Gympie agents fear rental reform will hurt market
RENTAL agencies fear the State Governments proposed reforms will turn the screws on an already tight market.
Century 21 Platinum development manager Rachael Harratt said the controversial changes “have good bones”, but need refining to keep investors from bailing out of the rental market.
Gympie’s residential vacancy rate last month was 0.9 per cent according to data from investment researchers SQM.
The national rate was 2.1 per cent.
A State Government press release on the reforms said the proposed changes will stop owner from terminating leases “without a valid reason”, require owners to give “reasonable grounds” to refuse a tenant’s request to keep a pet, and enforce minimum housing standards.
But Ms Harratt said the reforms remove “a landlord’s basic rights to have control” and was creating too many “grey areas” in the industry.
“Owners won’t have a say,” she said.
Taking away their right to refuse pets ran a close second in the concern stakes.
Requiring an owner to have grounds to refuse a pet, and seek a Queensland Civil and Administrative Tribunal order to exclude them posed another issue.
MORE GYMPIE NEWS
“We’re all adults in this market,” Ms Harratt said.
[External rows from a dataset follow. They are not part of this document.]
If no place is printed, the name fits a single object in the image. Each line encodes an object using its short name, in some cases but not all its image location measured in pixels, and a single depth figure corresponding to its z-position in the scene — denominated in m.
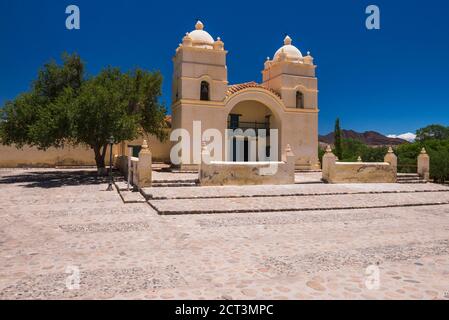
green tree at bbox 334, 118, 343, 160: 33.36
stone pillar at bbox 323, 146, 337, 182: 17.75
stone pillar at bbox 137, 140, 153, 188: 14.54
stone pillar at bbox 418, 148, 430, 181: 20.33
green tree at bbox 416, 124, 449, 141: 68.50
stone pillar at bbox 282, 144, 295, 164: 16.88
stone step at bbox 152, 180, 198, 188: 15.05
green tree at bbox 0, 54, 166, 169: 17.36
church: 22.59
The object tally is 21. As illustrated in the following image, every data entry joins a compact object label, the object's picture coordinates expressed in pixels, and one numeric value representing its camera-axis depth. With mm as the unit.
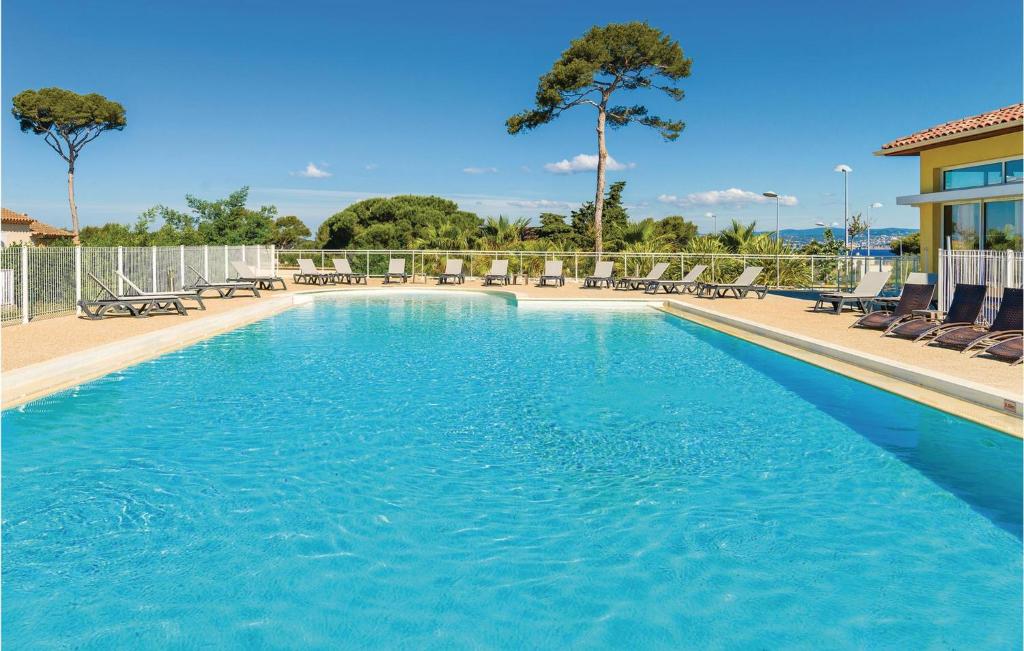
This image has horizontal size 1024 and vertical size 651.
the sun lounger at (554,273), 25438
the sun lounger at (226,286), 18272
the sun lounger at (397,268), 27186
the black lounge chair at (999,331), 9414
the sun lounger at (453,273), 26466
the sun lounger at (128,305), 13930
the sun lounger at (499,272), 25928
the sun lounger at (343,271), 26422
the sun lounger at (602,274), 24361
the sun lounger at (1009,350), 8539
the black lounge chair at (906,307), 12031
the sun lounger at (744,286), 19422
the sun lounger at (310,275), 26203
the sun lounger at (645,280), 22453
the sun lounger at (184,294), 14606
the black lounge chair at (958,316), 10500
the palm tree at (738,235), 25531
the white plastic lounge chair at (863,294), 14664
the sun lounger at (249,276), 21938
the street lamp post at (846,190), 21469
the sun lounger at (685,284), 21672
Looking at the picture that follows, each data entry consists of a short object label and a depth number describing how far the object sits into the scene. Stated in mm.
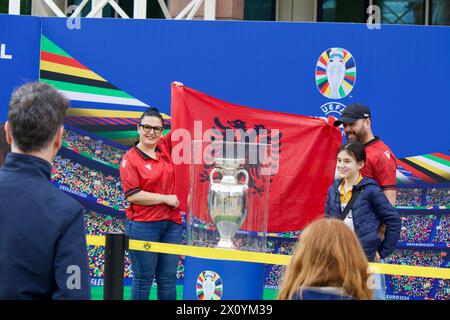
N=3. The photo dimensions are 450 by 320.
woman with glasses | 14008
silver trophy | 12594
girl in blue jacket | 12219
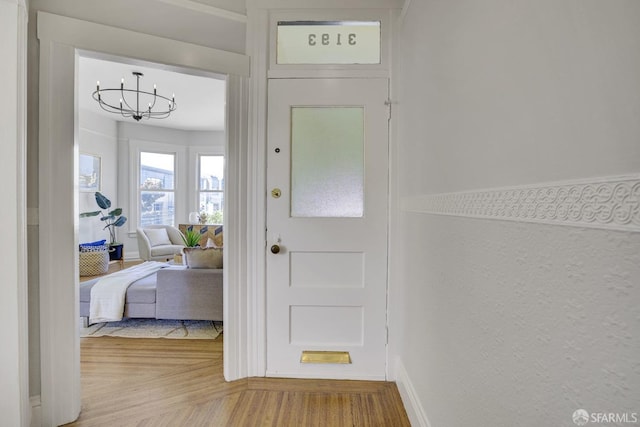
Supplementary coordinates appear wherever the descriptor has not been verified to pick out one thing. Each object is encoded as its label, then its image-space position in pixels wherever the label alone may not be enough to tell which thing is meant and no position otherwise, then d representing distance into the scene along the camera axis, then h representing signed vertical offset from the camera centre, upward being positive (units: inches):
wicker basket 188.5 -34.4
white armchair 208.7 -26.2
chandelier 171.6 +63.8
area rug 107.3 -44.7
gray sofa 108.0 -32.1
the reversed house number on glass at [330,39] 81.2 +43.6
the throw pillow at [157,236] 217.3 -22.1
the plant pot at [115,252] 221.8 -33.7
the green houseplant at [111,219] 212.7 -10.3
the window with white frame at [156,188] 247.0 +13.2
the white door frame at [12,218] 53.9 -2.5
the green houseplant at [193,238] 186.9 -20.2
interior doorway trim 62.7 +1.6
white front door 79.7 -5.4
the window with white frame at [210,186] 263.3 +16.5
“I don’t believe telling rental owners they can’t refuse is the right way.
“We don’t want the reforms to drive investors to selling.”
Gympie Regional Realty property manager Jason Margetts agreed.
“If everything the that’s proposed is put in place, we’d see a lot of people put their properties on the market,” he said.
This would back up a waiting list which was already producing more than 100 inquiries at his agency every week.
“If you remove about 30 per cent of the market, that’s a lot of investors,” he said.
Mr Margetts said he could see where the State’s changes “were coming from” and proposals like the new safety guidelines were coming from but “landlords are losing a fair bit on control.
“It does leave the landlords behind.”
Real Estate Institute of Queensland chief executive Antonia Mercorella said the group was “overwhelmed” by the response they received to the proposed reforms.
If adopted, they will strip supply and push rental prices up.
“Landlords, property managers and even tenants have expressed their outrage at the lack of balance and the lack of fairness,” she said.
“Our concern is these rental reforms will destroy the rental market in Queensland.
“The REIQ has said from the very outset we do support a review, that we agree that we need more modernised rental laws, but this is not the answer.
“What these reforms do is completely erode landlord rights and in the end they will spell disaster.”